Now, Plate SA1 being of great interest,  the owners kept the plates on each of the three vehicle-types registered....from the plates original issuance in 1906 right through the 1950s, 1960s, 1970s and 1980s, up to the release of the Proprietary Right Great Plate Auction in 1985.

I believe that historic plate SA1 was transferred sometime in the 1950’s to a business vehicle, and this vehicle still bears the SA1 registration number to this day. However, we believe the number is also registered on a trailer and potentially a motorcycle too.

So, in order for an individual to obtain the SA 1 historic plate, one would need to purchase all the vehicles that plate 1 is registered to, and obtain a transfer of the plate into their name via the Department of Transport.

However, the Department of Transport have declared that Historic Plates will only be auctioned off in the future, and that they will no longer allow the issue of Class Specific or Proprietary Rights to an owner of a vehicle with a Historic Plate; nor will they allow transfer of a plate without rights from an original/old owner to a new owner.

So, when these vehicles that have SA1 registered to them change ownership, they will immediately forfeit plate SA1 upon any transferral of the paperwork from old owner to new owner.

The registrants of SA1 know this, and simply will keep their vehicles registered, paid up and in their names; thus preventing the plate from “disappearing” into the Department of Transport’s system.

So, in effect there is a standoff between the registered owners of SA1 and the Government Department.

Other low plates too, we understand, are in a similar situation.


But, the story for SA1 and other low historic plates doesn’t end there.

When the first Grand Prix was held in 1985 a series of commemorative “Black” GP plates, in numbers 1-199, was issued. See our page on Grand Prix plates here:

The Department of Transport at the time issued these GP plates with ”Proprietary Rights” to each number- in effect the same “rights” to the “same” number that were allocated to Historic class plates at the original Great Plate Auction.

There have been several legal challenges to the Department of Transport from Historic Plate owners who, in their mind, had the SOLE rights, the PROPRIETARY rights, to a specific number. That is, it was their understanding at the time of purchase that they secured the sole, proprietary, singular, only use of a specific number on a plate in SA.

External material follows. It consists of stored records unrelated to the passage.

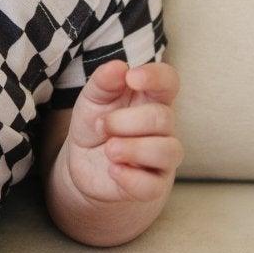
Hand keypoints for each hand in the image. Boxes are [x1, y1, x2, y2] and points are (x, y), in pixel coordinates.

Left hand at [59, 59, 182, 206]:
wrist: (84, 164)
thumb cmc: (96, 124)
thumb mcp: (92, 99)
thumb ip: (104, 82)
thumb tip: (118, 66)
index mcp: (151, 98)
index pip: (169, 81)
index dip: (156, 76)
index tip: (132, 78)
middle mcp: (164, 128)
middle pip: (163, 117)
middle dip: (126, 121)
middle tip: (101, 125)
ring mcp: (162, 158)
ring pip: (169, 151)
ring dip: (133, 149)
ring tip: (109, 149)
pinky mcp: (153, 186)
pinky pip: (153, 186)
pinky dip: (131, 178)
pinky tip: (113, 170)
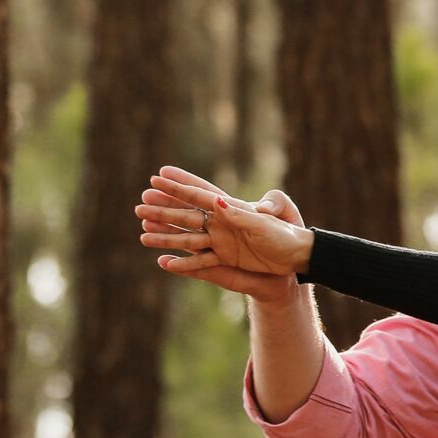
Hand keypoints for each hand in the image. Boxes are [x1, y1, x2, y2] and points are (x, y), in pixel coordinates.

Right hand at [136, 166, 313, 281]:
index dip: (179, 185)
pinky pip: (198, 261)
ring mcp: (221, 242)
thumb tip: (218, 203)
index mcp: (232, 209)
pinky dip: (182, 262)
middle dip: (164, 207)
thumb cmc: (286, 235)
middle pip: (187, 214)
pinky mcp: (224, 260)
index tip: (157, 175)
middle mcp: (221, 224)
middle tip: (140, 203)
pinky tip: (163, 261)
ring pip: (187, 236)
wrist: (296, 258)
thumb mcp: (268, 223)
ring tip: (143, 230)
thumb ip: (243, 214)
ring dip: (166, 234)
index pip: (200, 194)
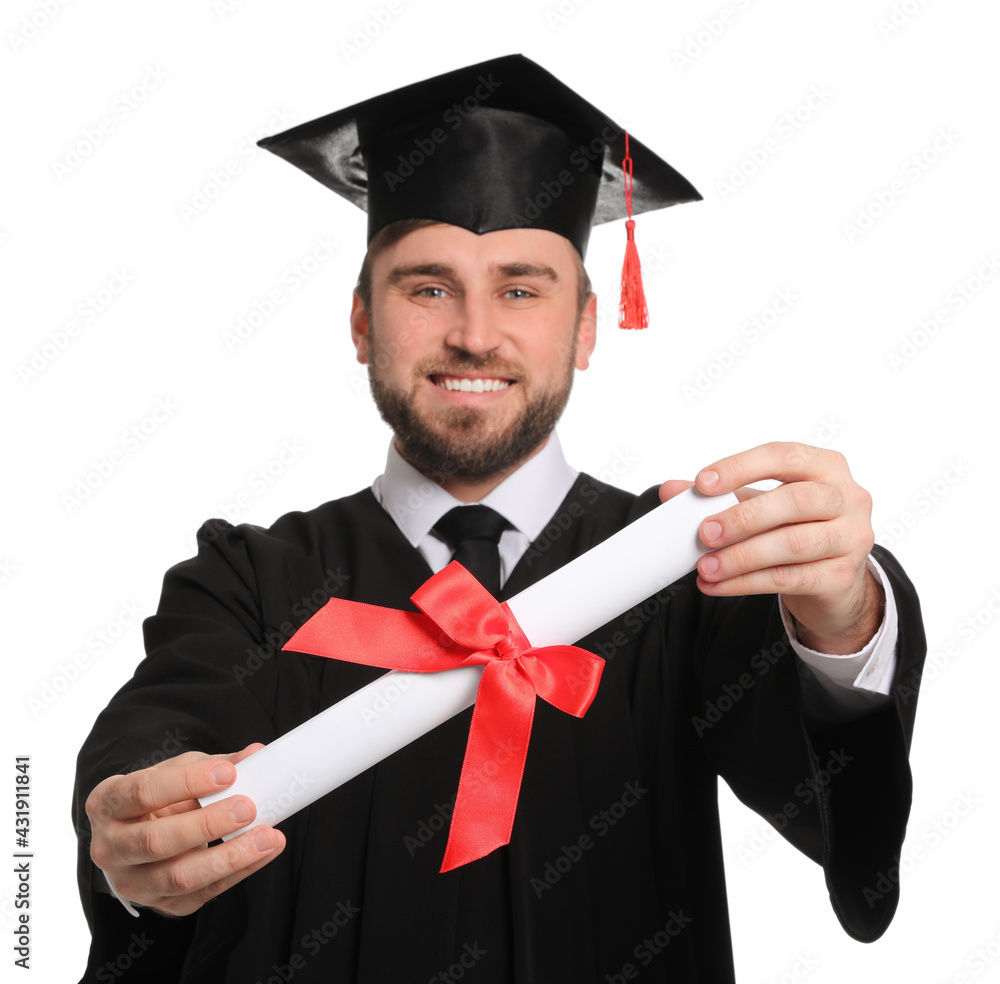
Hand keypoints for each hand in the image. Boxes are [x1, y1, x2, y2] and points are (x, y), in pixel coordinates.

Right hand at [85, 744, 284, 916]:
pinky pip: (202, 894)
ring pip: (179, 877)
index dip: (186, 782)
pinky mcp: (161, 904)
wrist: (141, 833)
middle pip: (157, 841)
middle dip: (207, 825)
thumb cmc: (160, 797)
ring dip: (229, 857)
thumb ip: (214, 764)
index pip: (143, 792)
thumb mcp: (178, 771)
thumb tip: (256, 754)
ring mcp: (132, 882)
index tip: (227, 774)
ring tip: (267, 837)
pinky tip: (264, 852)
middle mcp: (110, 848)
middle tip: (248, 808)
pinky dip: (239, 872)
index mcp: (108, 803)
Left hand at [659, 442, 883, 653]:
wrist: (834, 579)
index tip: (702, 484)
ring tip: (704, 567)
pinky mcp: (843, 577)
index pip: (782, 456)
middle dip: (743, 517)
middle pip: (794, 501)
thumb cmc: (796, 528)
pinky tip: (717, 585)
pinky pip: (789, 579)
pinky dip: (746, 583)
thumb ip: (721, 494)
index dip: (740, 468)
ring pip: (792, 545)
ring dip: (740, 557)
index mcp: (825, 466)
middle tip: (704, 533)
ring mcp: (851, 538)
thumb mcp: (760, 504)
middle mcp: (847, 498)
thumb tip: (672, 490)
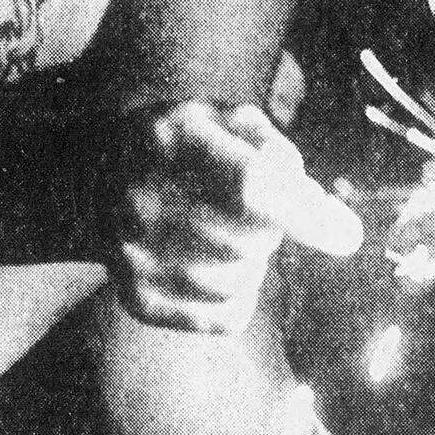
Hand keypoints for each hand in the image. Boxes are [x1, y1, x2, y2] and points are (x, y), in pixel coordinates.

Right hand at [114, 101, 361, 335]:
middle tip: (254, 208)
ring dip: (255, 261)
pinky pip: (225, 316)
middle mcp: (145, 201)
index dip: (305, 214)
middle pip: (252, 239)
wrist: (87, 180)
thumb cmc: (180, 145)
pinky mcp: (138, 298)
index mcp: (172, 138)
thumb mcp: (221, 118)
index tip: (347, 235)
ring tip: (228, 231)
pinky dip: (240, 294)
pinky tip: (216, 262)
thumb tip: (322, 211)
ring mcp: (135, 257)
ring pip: (243, 283)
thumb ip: (277, 152)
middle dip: (274, 228)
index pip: (249, 185)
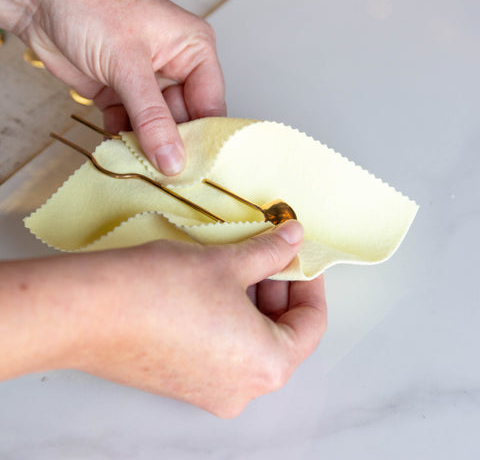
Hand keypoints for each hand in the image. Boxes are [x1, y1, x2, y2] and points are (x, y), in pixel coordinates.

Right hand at [0, 221, 326, 417]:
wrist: (88, 312)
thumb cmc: (160, 290)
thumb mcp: (227, 263)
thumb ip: (270, 251)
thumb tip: (294, 238)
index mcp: (266, 366)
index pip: (311, 324)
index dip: (309, 283)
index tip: (299, 255)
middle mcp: (242, 389)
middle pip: (281, 335)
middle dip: (279, 290)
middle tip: (269, 252)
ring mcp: (210, 390)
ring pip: (251, 341)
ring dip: (253, 302)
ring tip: (239, 264)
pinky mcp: (183, 382)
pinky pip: (223, 349)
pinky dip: (229, 318)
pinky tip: (214, 286)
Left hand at [3, 0, 225, 173]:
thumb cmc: (87, 3)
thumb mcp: (128, 64)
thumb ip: (152, 118)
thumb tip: (173, 159)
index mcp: (194, 50)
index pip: (210, 105)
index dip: (203, 138)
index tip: (195, 169)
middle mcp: (176, 68)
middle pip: (185, 121)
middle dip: (172, 145)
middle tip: (165, 172)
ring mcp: (148, 84)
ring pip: (157, 128)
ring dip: (145, 145)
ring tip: (138, 160)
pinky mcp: (122, 96)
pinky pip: (131, 127)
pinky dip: (123, 137)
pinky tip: (115, 142)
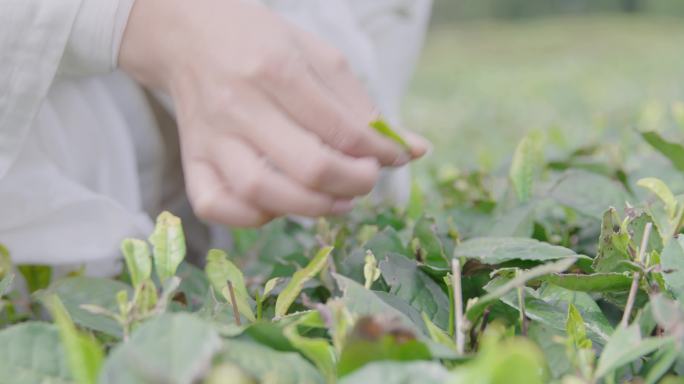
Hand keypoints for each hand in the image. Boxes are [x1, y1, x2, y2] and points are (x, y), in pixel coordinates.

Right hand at [119, 0, 428, 225]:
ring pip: (261, 192)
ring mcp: (211, 137)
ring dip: (312, 208)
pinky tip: (280, 207)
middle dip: (353, 183)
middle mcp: (239, 106)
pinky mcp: (191, 159)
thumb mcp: (319, 58)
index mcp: (276, 69)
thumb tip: (416, 150)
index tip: (393, 156)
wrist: (190, 35)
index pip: (341, 129)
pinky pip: (215, 204)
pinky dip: (252, 218)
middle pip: (307, 167)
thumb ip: (365, 106)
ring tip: (336, 199)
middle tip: (366, 179)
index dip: (379, 152)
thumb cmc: (263, 43)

However, for example plate 3 has been issued with Rights in both the GP Black and Historic essentially there are two cars registered in plate number 3 in SA. Yes, the plates themselves are different, the plate styles are different, but the challenge to the Department of Transport is that the numerals, the actual number (in this case no 3) is the “same”.

We understand that the Department of Transport has had Crown Solicitor advice to never again issue duplicates of any one number that corresponds to those GP plates sold in the range 1-199; the numbers that correspond to those numbers in the black GP series.


So, even if SA1 was to become available due to a lapse of registration of the vehicles it is registered too, or if ownership was transferred, it would never be sold at auction due to this duplicity of the black GP and historic numbers 1-199.

This rule rings true for other low historic numbers under 199 that to this day have not had Class Specific or Proprietary Rights previously issued. Indeed, any historic plate that is without full rights but is registered on an old car can now no longer be applied for and purchased directly from the Government.

This same Crown solicitor advice, we understand, has led to the concurrent change in rules now preventing white GP plates (sold and issued in the range 200-9999) from being re-sold and transferred to new owners. Again, there are duplicate Historic Plates that had full proprietary/class specific rights purchased for these numbers from 1985 to the present day.


So, today the lowest historic number in SA that has had full rights purchased to it is plate SA "3"; and the “lowest” number extant in SA that any rights have been sold to is plate GP "1".